Writing a custom Semigroup

The combine implementation for Int will add the two parameters. What if we want to multiply two numbers? We can write our own implementation:

implicit val multiplicationSemigroup = new Semigroup[Int] {
  override def combine(x: Int, y: Int): Int = x * y
} 

// uses our implicit Semigroup instance above
val four = Semigroup[Int].combine(2, 2)

Cats allows to provide implementation of combine in more concise ways:

implicit val multiplicationSemigroup: Semigroup[Int] = (x: Int, y: Int) => x * y

// or more succinctly
implicit val multiplicationSemigroup: Semigroup[Int] = (x, y) => x * y

// or even
implicit val multiplicationSemigroup: Semigroup[Int] = _ * _

// or even more verbose
implicit val multiplicationSemigroup = Semigroup.instance[Int](_ * _)

We can easily provide our own implementation of combine for Semigroup instances of all the common types in Scala ecosystem.

Semigroups with strings

Cats implementation for String concatenates the two parameters. But that implementation doesn’t include a space between them. What if I want to add a space between the strings?

implicit val customStringSemigroup = Semigroup.instance[String](_ + " " + _) 

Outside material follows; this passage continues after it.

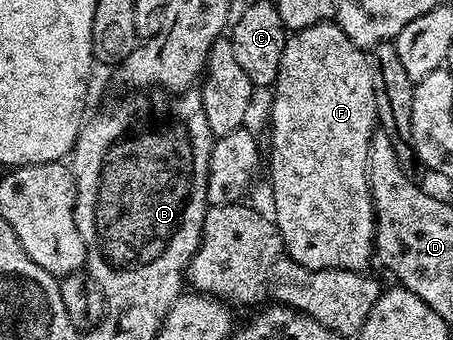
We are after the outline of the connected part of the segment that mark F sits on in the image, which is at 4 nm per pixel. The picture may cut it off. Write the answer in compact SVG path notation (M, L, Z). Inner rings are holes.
M331 20L329 22L321 22L315 26L309 26L303 30L295 30L287 37L286 47L284 48L284 56L280 60L280 72L278 73L278 79L274 81L272 87L272 93L274 93L274 103L270 106L270 186L274 189L274 211L272 211L272 217L275 222L278 223L278 230L282 233L282 239L286 245L286 252L290 255L290 258L294 262L304 264L304 268L312 268L313 270L361 270L365 271L366 266L376 254L376 235L378 233L378 223L374 215L374 196L370 186L370 141L374 138L374 132L379 125L378 120L378 79L376 77L376 67L372 61L371 55L367 53L363 47L357 46L356 43L351 40L348 35L345 34L341 28L339 28L337 21Z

Semigroup[String].combine("john", "doe") 
// results: String = "john doe"

Semigroups with collections

Given the associative constraint we can build more useful constructs from the simple combine(x, y) method.

We can use recursion directly or make use of Scala’s fold() to operate on a collection of values:

def combineStrings(collection: Seq[String]): String = {
  collection.foldLeft("")(Semigroup[String].combine)
}

However, given just Semigroup we cannot write the above expression generically.

Limitation of Semigroups

We quickly run into issues if we try to write a generic method combineAll(collection: Seq[A]): [A] for the above expression, because the fallback value will depend on the type of A (”” for String, 0 for Int, etc).

There is a solution to this problem though, it’s called the Monoid.